_Trecho do documento_.
▼

Nesta época, entrei por períodos curtos na Coreia do Norte, mas o que buscava era a possibilidade de poder viver ali, incógnita.
Em 2011, Suki Kim conseguiu um emprego na recém-inaugurada Universidade para a Ciência e Tecnologia de Pyongyang (PUST), a única universidade privada da Coreia do Norte, frequentada por filhos de dirigentes norte-coreanos. A PUST foi fundada por grupos evangélicos de vários países.
Seus funcionários são principalmente professores americanos que estão ali como voluntários, financiados por suas igrejas. Kim foi contratada para dar aulas de inglês por um período de seis meses.
A Coreia do Norte está cheia de paradoxos. E esta universidade é uma delas.
A religião aqui não é permitida, e o proselitismo é um crime muito sério, castigado com a morte. O único que se venera no país é o Grande Líder.
Mas a comunidade evangélica fez um acordo com a Coreia do Norte: ela bancaria a universidade e não faria proselitismo - apesar de ser óbvio que este era o objetivo de longo prazo.
Assim, grupos evangélicos fundamentalistas estão financiando a educação dos futuros líderes do país em troca de um potencial propósito missionário de longo prazo.
O governo tem que aprovar tudo o que ocorre na universidade. Eles selecionam os estudantes, que são principalmente filhos dos funcionários do partido dirigente. Na Coreia do Norte, o governo decide tudo sobre o indivíduo: a carreira que seguirá, a escola onde estudará, as atividades que fará.
Quando estive ali, havia 270 estudantes, todos homens que viviam no campus. Eu ensinava inglês para duas classes, com cerca de 50 alunos de 19 e 20 anos cada.
A universidade é vigiada por militares e ninguém tem permissão para sair. O governo define as escoltas que vivem com os professores no campus e seu trabalho é monitorá-los 24 horas por dia. Eu tive uma escolta me vigiando dia e noite, literalmente, já que dormia no quarto abaixo do meu.
Tudo o que fazíamos e ensinávamos devia ser aprovado, monitorado e gravado.
Vivi o tempo todo aterrorizada. Se não tivesse escrevendo o livro, minha situação teria sido diferente, mas estava tomando notas em segredo e sabia que nunca ninguém tinha tentado fazer isto no país.

▲

_O que fazer_.
Pode dar seguimento ao relato acima sobre a vida na universidade de Pyongyang, a partir de onde ele para? As linhas a seguir não são necessárias.

_Trecho dos dados_.

▼

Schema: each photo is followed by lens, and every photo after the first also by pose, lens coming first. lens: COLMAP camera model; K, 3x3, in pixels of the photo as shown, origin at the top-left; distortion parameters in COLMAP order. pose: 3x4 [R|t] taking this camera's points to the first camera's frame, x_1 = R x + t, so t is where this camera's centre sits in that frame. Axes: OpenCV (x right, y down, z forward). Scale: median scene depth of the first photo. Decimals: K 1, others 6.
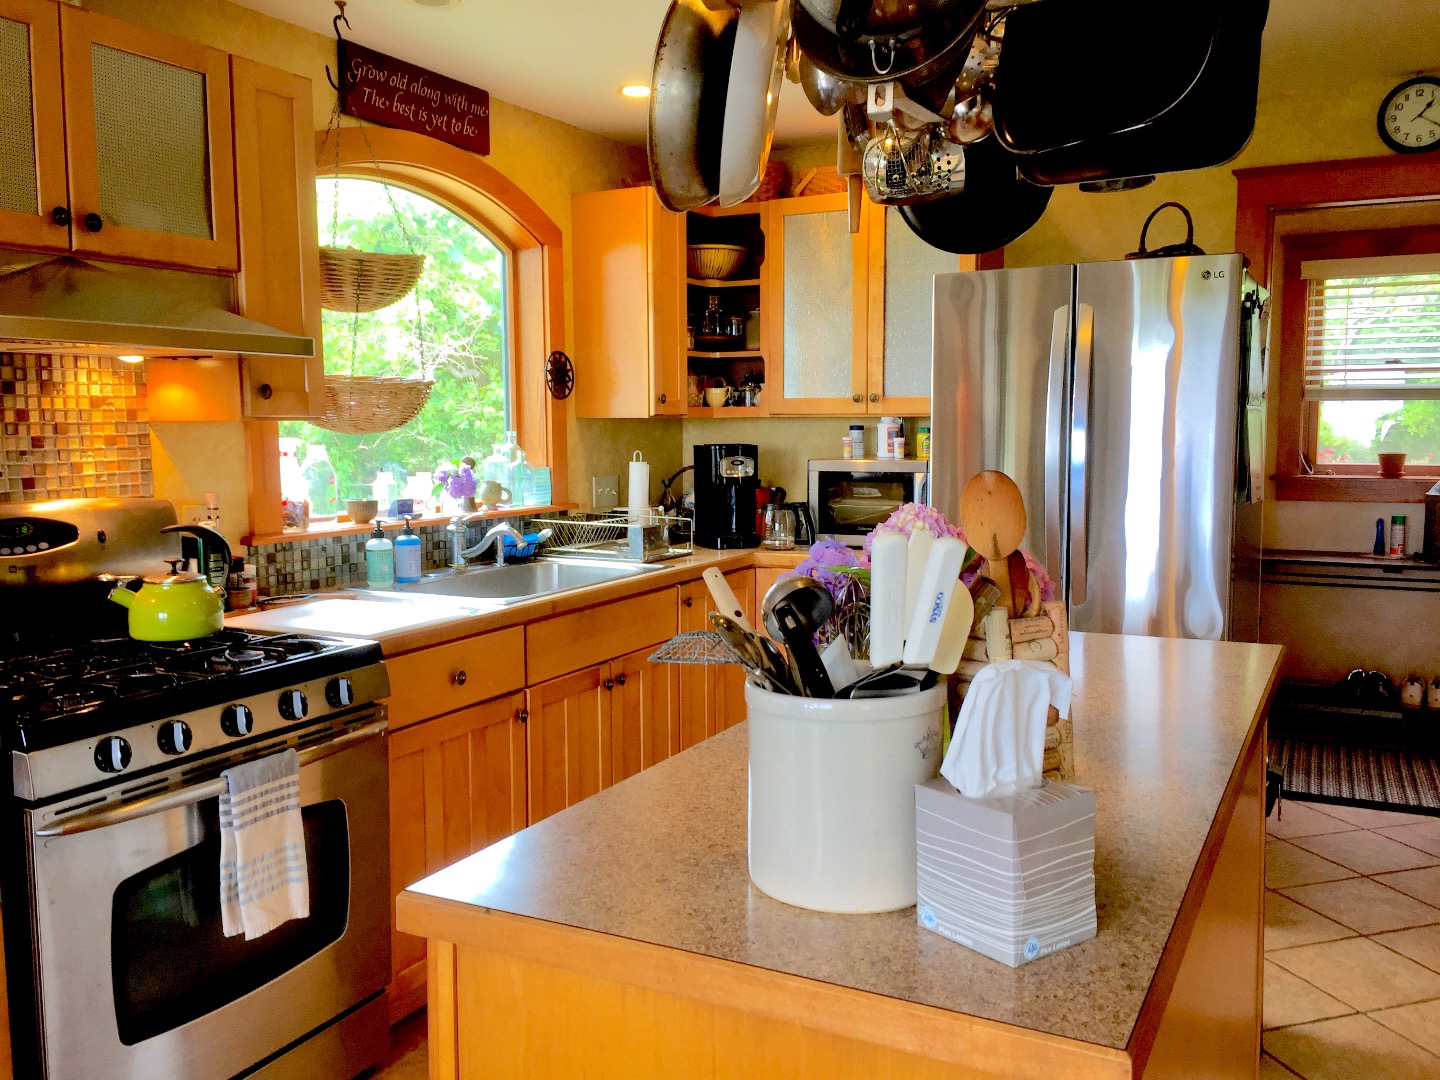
lens RADIAL K [[1203.1, 0, 713.2], [0, 1203.1, 533.5], [0, 0, 1]] dist [0.083080, -0.118744]
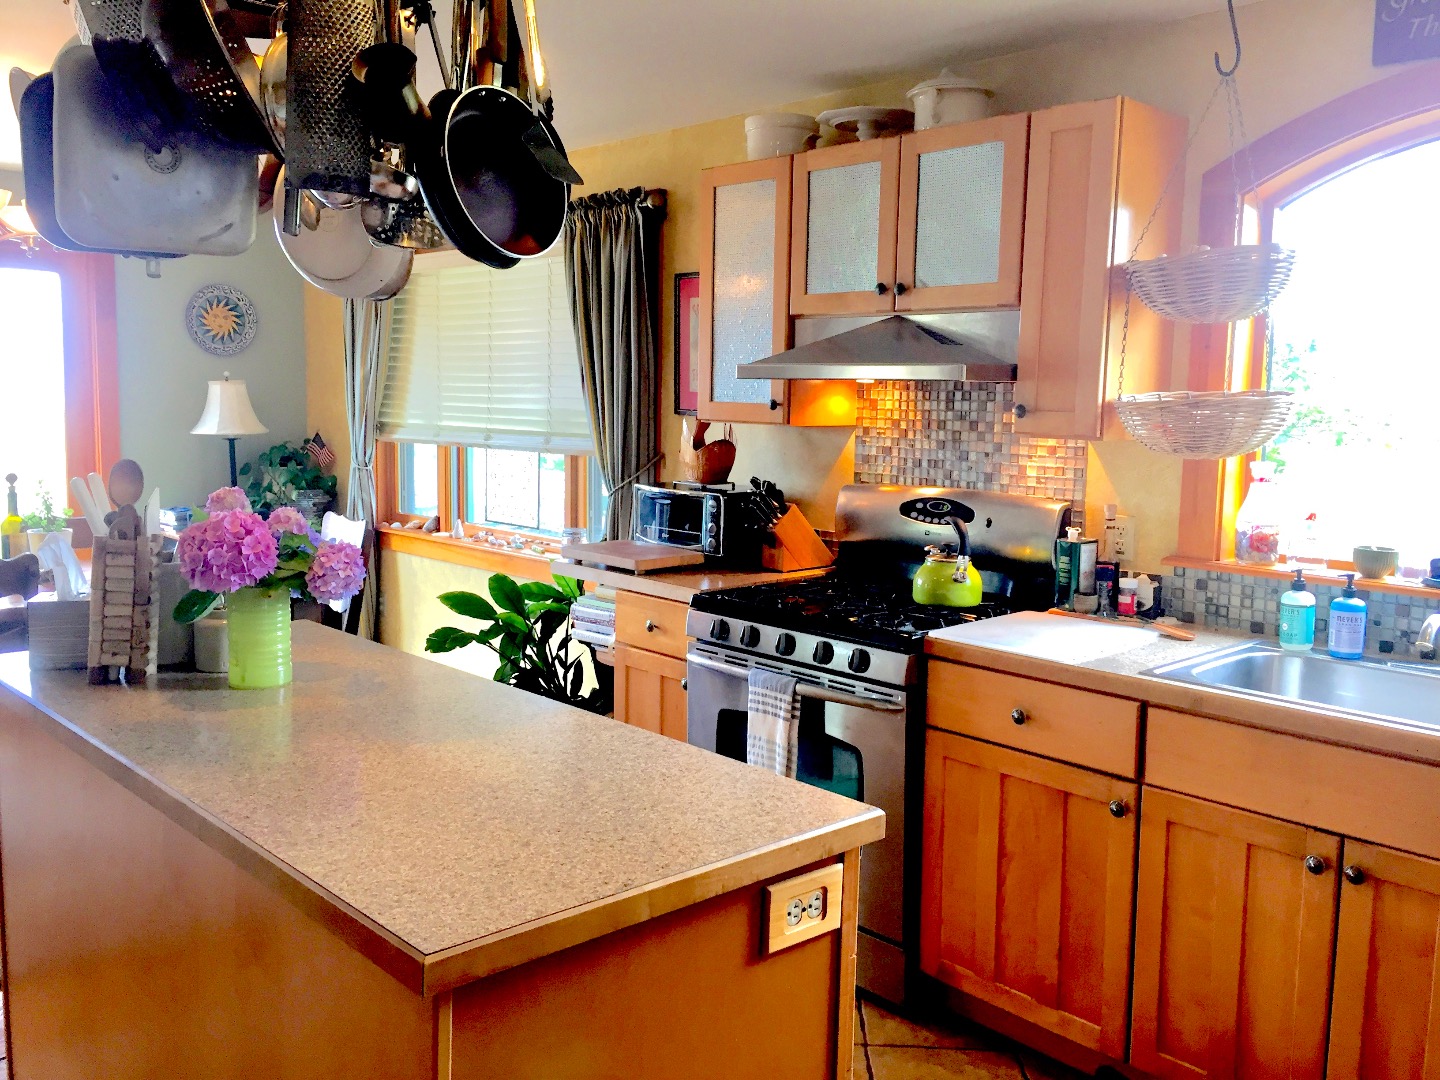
lens RADIAL K [[1203.1, 0, 713.2], [0, 1203.1, 533.5], [0, 0, 1]] dist [0.083080, -0.118744]
pose [[-0.316797, 0.106785, -0.942463, 0.567174], [-0.110416, 0.982735, 0.148462, -0.102618], [0.942045, 0.151095, -0.299537, 0.798419]]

▲

_Resposta do exercício_.
Mantive minhas notas em memórias de USB e sempre as levava comigo. Todos os dias apagava tudo do meu computador e não deixava nenhum rastro do meu trabalho.
A possibilidade de que a minha escolta descobrisse essas notas me dava arrepios. No meu quarto, havia microfones ocultos; e todas as aulas que eu dava eram gravadas.
É um sistema de medo constante e vivi aterrorizada pensando que poderia morrer ali.
O que pensava de meus alunos? É uma pergunta bastante complexa. Para o meu livro, estava tratando de entender o que pensavam e sentiam, mas vivendo em um sistema de constante controle e vigilância ninguém sabe realmente o que as pessoas pensam ou sentem.
Os estudantes também estão sob um sistema de supervisão constante. Nunca estavam sozinhos. Eles se vigiavam e me vigiavam e informavam sobre mim. Costumavam ter uma reunião semanal na qual informavam sobre os outros estudantes e sobre os professores.
Eles são tratados como soldados. Fazem exercícios em grupo, correm em grupo, cada hora saem para marchar em grupo para honrar o Grande Líder, e constantemente são doutrinados sobre a grandeza do Grande Líder e o ódio aos Estados Unidos.
Eu cheguei a sentir um grande afeto por meus estudantes, que pareciam muito mais inocentes que outros jovens de 20 anos em outras partes do mundo.
Eram adoráveis, enérgicos e curiosos. Os típicos estudantes desta idade que fazem piadas o tempo todo, que falam de garotas o tempo todo. Esse aspecto humano é um enorme contraste com o estilo de vida que lhes é imposto e ao qual estão continuamente expostos.
Foi sob esta constante vigilância que entendi a insuportável situação na qual vivem, o medo de estar sempre vigiando e denunciando os demais, a impossibilidade de ir a qualquer lugar ou com qualquer pessoa, e a forma como se restringe seu mundo, sua imaginação.
Para o resto do mundo, a Coreia do Norte é um enigma. Mas o que pensam os norte-coreanos sobre o que está além de suas fronteiras?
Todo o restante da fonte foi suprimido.